## Directive
Print every line of text in the records below word for word, and leave the pictures out.

## Data for the task

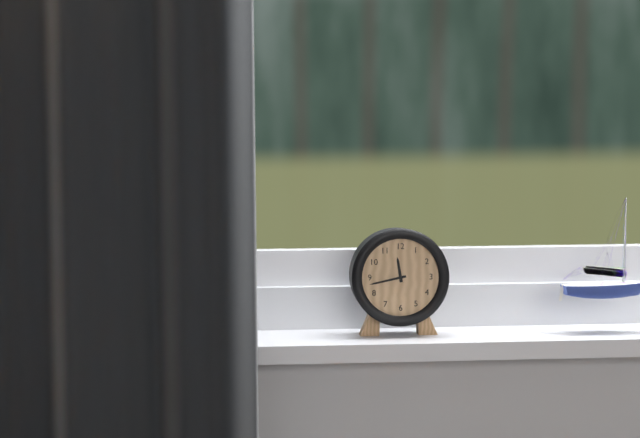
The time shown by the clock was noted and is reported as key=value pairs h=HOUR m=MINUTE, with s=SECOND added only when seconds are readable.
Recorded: h=11 m=43
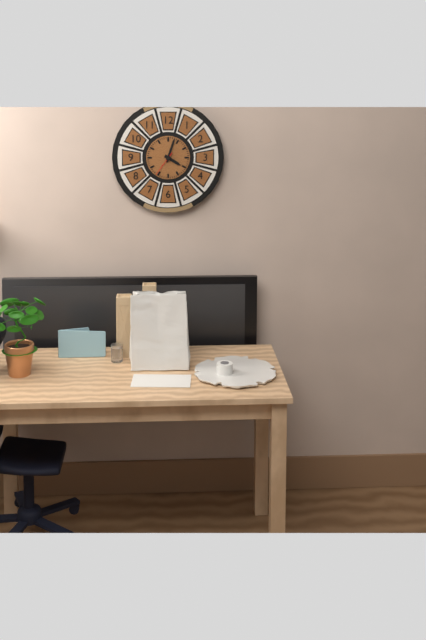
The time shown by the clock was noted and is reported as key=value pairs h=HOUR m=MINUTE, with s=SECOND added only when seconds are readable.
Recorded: h=4 m=3
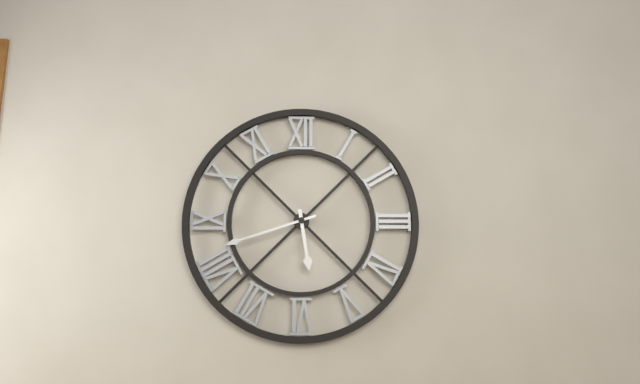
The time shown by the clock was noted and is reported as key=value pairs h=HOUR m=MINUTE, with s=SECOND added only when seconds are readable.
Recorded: h=5 m=42
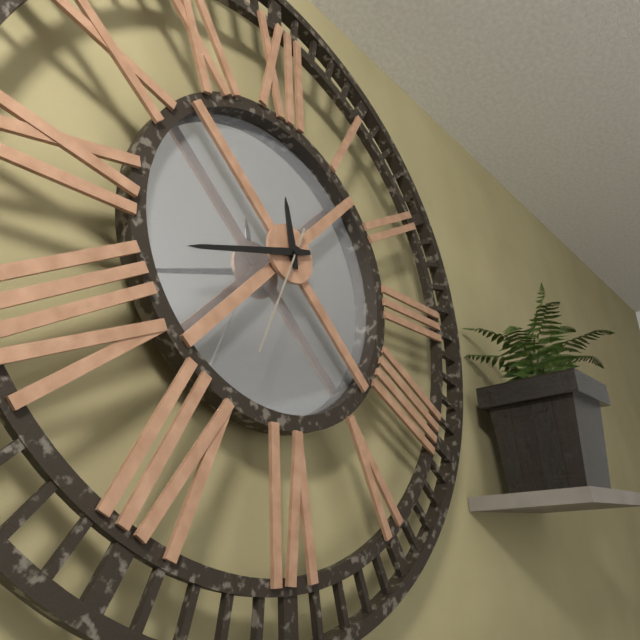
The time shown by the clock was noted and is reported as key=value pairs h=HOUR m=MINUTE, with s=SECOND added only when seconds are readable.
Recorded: h=11 m=42 s=34
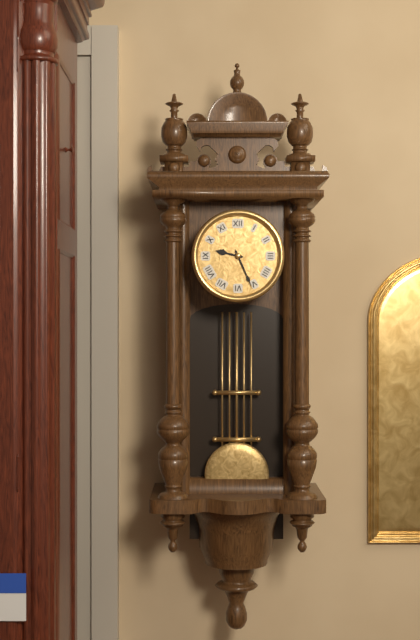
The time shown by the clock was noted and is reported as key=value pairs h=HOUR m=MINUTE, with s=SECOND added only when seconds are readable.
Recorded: h=9 m=26
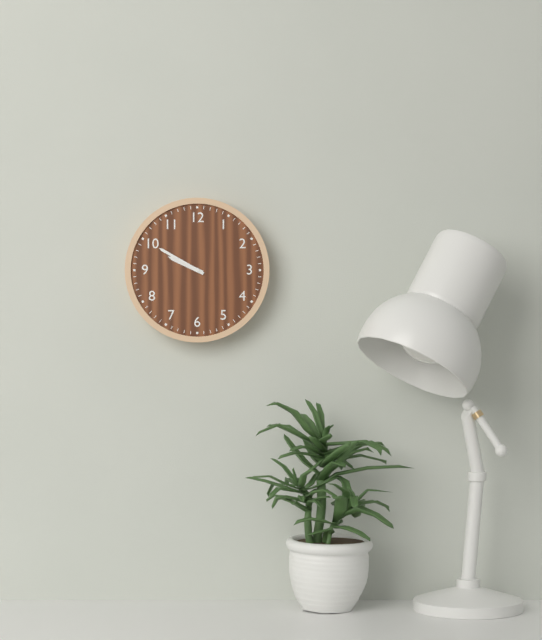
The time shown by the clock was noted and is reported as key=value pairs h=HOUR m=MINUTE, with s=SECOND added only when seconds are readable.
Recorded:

## Full output
The time shown by the clock was noted and is reported as key=value pairs h=HOUR m=MINUTE, with s=SECOND added only when seconds are readable.
Recorded: h=11 m=43
The time shown by the clock was noted and is reported as key=value pairs h=HOUR m=MINUTE, with s=SECOND added only when seconds are readable.
Recorded: h=4 m=3
The time shown by the clock was noted and is reported as key=value pairs h=HOUR m=MINUTE, with s=SECOND added only when seconds are readable.
Recorded: h=5 m=42
The time shown by the clock was noted and is reported as key=value pairs h=HOUR m=MINUTE, with s=SECOND added only when seconds are readable.
Recorded: h=11 m=42 s=34
The time shown by the clock was noted and is reported as key=value pairs h=HOUR m=MINUTE, with s=SECOND added only when seconds are readable.
Recorded: h=9 m=26
The time shown by the clock was noted and is reported as key=value pairs h=HOUR m=MINUTE, with s=SECOND added only when seconds are readable.
Recorded:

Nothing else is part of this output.